On 2017-10-29 14:16, Michael Orlitzky wrote:

On 10/29/2017 07:46 AM, Remy Blank wrote:



I attached a patch to the bug, but considering how old the bug is, and

from the tone of the discussion there, I have little hope that it gets

applied. If you would like to see this fixed, it may be worth chiming

in

on the bug. Or if you're a kind Gentoo developer listening to affected

users, to take action.





If only it were that easy. First: vapier is the only member of the cron

project, and he's happy with the way cronbase works.



This shows the lack of maintainers only. Don't wanna start a discussion
about the reasons. IMHO the cronbase ebuild is faulty by design - sorry.



And then the real issue: no one knows what our cronbase is doing, and

it

does whatever it does all wrong -- but some people are probably relying

on it. My proposal was to make cronbase stupider, with something like



  9  5  * * *   root   find /etc/cron.daily -execdir '{}' \;



That says: run everthing in cron.daily[0], every day, at 05:09. It does

exactly that: it has DST issues, if your machine is off the jobs won't

run, etc. But it's predictably stupid and works as advertised, unlike

the run-crons shell script we have now.



Looks a bit like a concept. As I have to work with different OS's I
defined for me:



1. a crontab entry have to call a shell script always, at least a
(minimal) wrapper

2. the shell script have to do some checks, e.g. the last run - I did
wrote a small 'include' script for that



Thus it's portable. The job have to be done once.





Do you need something smarter? Install anacron, fcron, cronie, or

whatever. But the worst thing we can do is try to mimic those

intelligent crons and have it fail to do so randomly. That's still your

best option, by the way: rewrite your crontab to avoid run-crons, and

install a smart cron implementation that does what you want.

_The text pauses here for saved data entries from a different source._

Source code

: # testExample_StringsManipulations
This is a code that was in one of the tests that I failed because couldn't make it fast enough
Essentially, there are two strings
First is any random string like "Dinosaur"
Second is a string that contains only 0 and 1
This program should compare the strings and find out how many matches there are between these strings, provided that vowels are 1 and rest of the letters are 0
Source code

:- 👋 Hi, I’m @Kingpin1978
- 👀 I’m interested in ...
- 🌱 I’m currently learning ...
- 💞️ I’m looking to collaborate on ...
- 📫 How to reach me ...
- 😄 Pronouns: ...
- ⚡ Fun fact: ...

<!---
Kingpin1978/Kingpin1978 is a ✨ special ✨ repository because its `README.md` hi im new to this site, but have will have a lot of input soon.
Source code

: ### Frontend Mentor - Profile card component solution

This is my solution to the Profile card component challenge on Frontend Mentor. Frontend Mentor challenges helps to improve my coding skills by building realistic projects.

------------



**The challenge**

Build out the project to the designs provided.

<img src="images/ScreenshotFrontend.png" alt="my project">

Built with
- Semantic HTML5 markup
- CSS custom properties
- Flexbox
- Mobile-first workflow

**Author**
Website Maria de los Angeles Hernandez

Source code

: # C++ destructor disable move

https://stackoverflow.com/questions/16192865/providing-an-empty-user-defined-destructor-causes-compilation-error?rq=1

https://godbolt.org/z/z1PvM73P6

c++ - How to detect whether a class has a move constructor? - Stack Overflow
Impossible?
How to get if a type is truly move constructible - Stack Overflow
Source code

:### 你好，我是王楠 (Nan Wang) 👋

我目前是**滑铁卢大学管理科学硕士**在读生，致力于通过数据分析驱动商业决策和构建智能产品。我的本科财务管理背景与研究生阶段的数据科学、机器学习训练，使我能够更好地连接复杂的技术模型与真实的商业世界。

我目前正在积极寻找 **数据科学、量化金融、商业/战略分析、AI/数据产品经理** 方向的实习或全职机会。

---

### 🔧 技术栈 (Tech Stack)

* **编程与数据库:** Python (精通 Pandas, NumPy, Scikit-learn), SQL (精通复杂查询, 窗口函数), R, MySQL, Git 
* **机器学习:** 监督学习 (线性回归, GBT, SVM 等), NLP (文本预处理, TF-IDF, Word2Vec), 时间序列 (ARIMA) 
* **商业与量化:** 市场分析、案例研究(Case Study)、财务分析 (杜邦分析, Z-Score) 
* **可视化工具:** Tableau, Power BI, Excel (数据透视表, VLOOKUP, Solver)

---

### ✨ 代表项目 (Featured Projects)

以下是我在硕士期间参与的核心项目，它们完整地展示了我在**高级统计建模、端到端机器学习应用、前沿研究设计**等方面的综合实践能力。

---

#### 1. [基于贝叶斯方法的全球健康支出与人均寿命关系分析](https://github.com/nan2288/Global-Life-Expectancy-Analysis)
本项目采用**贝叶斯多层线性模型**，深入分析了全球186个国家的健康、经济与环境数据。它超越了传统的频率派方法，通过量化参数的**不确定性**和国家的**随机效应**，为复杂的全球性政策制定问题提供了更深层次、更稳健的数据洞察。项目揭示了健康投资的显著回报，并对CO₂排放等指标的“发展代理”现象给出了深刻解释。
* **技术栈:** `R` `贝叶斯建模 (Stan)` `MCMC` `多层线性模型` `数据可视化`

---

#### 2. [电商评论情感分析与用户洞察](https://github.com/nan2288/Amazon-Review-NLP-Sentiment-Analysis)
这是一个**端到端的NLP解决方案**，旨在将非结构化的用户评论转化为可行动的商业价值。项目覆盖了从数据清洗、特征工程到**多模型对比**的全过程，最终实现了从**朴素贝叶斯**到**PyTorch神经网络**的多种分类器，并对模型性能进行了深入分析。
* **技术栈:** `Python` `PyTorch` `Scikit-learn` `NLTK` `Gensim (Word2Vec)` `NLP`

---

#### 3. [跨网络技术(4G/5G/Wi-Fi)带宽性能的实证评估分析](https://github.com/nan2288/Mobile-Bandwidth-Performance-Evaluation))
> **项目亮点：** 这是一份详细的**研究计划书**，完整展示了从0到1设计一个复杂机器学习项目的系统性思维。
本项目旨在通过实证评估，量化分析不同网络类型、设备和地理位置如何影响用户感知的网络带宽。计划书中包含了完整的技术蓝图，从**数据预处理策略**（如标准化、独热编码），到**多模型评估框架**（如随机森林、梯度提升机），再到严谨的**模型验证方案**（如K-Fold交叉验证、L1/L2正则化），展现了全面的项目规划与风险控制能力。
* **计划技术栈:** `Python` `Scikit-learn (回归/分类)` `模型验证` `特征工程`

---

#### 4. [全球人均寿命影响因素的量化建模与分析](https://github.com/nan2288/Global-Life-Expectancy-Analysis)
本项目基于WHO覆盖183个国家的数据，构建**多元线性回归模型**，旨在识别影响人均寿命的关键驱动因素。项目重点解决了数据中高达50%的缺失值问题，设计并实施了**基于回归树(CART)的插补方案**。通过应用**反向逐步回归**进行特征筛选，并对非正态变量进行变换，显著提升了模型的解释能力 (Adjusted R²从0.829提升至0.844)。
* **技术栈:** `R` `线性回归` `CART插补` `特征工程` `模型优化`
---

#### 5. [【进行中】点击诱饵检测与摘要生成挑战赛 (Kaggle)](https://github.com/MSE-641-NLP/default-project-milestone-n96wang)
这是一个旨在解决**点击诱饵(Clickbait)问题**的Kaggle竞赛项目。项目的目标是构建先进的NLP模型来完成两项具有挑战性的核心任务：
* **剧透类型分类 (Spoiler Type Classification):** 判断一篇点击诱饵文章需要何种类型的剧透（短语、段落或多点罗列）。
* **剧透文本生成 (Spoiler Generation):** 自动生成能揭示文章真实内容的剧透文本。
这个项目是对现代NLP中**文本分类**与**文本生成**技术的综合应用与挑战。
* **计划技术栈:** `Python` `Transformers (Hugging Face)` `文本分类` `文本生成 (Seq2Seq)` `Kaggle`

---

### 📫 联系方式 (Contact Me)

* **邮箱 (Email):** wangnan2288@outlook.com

*I* recommend fcron, it is a bit under estimated. Beside its progressive design and w/o consulting the man page now again - AFAIR it can handle DST issues like above through options in fcrontab. But with my concept I don't need/use it. Be aware that some options could show an unexpected behavior too - nothing is perfect. Anyhow, by using fcron it is possible to eliminate the whole cronbase ebuild - it is part of the 20 percent
(round about) which are faulty in Gentoo.



Just an opinion.







[0] In practice, you would want to pass "-type f", "-executable", and

"-maxdepth 1" to the "find" command as well.